> _Exercise aim_
Could you quote the records word for word, starting at the very first line and ending at the line that contains "line at (396, 1349): dashed -> solid", with both of those lines included?

> _Dataset entries_
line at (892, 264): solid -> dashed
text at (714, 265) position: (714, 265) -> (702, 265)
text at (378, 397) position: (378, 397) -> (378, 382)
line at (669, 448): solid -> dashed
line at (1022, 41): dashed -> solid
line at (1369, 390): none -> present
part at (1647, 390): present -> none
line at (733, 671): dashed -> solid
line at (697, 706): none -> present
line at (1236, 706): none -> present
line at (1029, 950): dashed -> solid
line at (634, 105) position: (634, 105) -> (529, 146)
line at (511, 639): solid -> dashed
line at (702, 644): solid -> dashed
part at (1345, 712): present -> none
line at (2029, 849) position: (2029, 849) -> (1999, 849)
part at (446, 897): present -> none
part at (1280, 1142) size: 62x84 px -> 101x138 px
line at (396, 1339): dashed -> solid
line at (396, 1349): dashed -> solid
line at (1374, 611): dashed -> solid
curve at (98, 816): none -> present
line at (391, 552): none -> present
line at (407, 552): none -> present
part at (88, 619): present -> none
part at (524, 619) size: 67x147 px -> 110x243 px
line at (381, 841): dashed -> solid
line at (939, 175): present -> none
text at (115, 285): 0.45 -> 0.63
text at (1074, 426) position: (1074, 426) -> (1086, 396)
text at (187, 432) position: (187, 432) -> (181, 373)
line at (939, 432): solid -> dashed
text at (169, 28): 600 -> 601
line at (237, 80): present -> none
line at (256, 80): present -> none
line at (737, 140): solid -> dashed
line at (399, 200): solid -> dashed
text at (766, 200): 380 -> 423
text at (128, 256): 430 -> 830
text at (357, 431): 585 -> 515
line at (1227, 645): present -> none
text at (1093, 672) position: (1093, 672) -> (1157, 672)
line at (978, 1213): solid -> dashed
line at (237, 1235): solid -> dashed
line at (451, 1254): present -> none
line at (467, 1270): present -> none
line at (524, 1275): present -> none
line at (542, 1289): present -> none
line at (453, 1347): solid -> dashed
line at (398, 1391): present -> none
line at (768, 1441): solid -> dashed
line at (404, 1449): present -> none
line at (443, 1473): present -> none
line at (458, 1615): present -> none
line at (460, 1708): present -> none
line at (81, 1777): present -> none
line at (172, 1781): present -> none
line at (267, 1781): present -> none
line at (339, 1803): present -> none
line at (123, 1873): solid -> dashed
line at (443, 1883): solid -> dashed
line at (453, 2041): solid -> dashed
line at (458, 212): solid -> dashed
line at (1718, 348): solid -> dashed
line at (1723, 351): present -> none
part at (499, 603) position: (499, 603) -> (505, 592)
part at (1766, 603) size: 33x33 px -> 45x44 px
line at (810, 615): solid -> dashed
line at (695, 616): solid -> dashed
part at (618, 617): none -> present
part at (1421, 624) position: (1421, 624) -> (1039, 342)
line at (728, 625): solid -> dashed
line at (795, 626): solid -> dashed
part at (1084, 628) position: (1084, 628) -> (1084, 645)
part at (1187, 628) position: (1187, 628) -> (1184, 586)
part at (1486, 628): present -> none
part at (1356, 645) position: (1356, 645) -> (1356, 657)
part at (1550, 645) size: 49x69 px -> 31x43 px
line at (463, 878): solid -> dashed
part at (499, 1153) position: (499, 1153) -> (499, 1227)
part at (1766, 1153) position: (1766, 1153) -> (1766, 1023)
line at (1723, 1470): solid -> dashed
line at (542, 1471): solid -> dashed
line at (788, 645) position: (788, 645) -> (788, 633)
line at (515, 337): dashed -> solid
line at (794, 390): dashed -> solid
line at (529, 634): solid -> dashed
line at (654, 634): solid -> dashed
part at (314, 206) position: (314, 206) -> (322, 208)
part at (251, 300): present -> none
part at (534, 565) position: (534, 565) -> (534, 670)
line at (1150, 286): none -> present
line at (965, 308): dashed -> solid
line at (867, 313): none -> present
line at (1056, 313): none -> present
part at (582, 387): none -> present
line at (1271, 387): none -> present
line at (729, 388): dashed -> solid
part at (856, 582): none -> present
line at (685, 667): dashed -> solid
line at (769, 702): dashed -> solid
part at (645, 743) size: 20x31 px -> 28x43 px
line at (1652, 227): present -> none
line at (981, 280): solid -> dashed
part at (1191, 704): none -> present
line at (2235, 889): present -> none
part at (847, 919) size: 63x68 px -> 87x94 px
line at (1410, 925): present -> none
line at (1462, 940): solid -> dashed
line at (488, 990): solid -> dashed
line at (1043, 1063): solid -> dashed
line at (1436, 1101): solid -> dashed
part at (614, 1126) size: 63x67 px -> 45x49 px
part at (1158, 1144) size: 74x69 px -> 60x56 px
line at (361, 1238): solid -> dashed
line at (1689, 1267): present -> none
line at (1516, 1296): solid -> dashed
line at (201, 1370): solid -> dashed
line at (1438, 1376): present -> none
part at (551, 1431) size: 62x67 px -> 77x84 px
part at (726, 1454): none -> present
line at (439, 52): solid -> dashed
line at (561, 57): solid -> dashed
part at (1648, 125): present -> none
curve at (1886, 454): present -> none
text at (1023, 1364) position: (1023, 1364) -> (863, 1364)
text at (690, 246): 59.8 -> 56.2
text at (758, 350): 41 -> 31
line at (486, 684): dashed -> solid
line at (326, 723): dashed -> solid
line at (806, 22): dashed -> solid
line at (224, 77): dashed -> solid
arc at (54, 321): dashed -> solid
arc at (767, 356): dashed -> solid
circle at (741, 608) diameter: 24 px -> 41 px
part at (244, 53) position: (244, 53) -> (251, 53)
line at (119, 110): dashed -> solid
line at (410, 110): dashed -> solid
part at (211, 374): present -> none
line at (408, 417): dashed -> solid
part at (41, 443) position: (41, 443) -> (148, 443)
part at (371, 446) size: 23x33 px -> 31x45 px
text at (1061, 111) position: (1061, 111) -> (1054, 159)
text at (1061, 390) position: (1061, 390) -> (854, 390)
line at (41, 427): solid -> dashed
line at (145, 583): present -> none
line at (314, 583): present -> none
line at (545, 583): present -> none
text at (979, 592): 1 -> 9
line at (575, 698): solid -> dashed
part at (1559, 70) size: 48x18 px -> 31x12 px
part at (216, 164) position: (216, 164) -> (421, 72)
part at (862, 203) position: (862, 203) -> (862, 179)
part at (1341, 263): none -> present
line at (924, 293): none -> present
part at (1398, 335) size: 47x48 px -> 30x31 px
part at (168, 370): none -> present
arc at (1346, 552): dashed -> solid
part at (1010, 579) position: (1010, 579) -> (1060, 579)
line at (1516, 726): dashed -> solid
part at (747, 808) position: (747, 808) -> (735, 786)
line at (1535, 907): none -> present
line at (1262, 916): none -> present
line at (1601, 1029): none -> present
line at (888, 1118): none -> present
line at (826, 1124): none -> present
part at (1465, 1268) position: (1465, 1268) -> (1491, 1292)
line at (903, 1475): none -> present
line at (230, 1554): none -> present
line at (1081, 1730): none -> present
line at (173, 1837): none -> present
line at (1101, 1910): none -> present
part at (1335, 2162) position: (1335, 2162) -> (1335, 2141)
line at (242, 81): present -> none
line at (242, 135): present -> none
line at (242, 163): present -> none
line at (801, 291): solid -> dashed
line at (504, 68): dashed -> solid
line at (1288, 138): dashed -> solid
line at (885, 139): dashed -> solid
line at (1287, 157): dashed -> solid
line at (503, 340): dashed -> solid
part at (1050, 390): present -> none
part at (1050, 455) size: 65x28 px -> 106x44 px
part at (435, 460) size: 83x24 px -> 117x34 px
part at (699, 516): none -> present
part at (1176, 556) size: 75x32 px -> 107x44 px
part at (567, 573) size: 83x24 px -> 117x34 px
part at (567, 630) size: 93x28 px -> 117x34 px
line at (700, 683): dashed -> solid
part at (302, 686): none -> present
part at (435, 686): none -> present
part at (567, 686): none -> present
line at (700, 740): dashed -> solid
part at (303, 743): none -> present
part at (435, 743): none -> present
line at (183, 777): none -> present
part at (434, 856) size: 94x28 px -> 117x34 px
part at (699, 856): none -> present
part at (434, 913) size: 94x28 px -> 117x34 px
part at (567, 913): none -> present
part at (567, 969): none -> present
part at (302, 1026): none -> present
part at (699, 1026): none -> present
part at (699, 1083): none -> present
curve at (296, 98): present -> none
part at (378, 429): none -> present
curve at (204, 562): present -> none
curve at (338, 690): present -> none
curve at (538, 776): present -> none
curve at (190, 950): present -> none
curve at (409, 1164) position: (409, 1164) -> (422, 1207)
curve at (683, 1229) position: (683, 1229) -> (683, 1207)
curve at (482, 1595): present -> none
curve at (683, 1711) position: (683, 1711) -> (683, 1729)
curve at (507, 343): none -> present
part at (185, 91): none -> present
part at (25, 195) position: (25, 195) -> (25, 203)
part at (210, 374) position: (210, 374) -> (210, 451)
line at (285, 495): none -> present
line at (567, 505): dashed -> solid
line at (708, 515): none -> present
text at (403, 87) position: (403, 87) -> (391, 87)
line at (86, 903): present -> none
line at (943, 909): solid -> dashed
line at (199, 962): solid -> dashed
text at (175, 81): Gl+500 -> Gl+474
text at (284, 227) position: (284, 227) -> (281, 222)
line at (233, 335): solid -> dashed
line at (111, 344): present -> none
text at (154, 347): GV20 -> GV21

> _Expected answer_
line at (892, 264): solid -> dashed
text at (714, 265) position: (714, 265) -> (702, 265)
text at (378, 397) position: (378, 397) -> (378, 382)
line at (669, 448): solid -> dashed
line at (1022, 41): dashed -> solid
line at (1369, 390): none -> present
part at (1647, 390): present -> none
line at (733, 671): dashed -> solid
line at (697, 706): none -> present
line at (1236, 706): none -> present
line at (1029, 950): dashed -> solid
line at (634, 105) position: (634, 105) -> (529, 146)
line at (511, 639): solid -> dashed
line at (702, 644): solid -> dashed
part at (1345, 712): present -> none
line at (2029, 849) position: (2029, 849) -> (1999, 849)
part at (446, 897): present -> none
part at (1280, 1142) size: 62x84 px -> 101x138 px
line at (396, 1339): dashed -> solid
line at (396, 1349): dashed -> solid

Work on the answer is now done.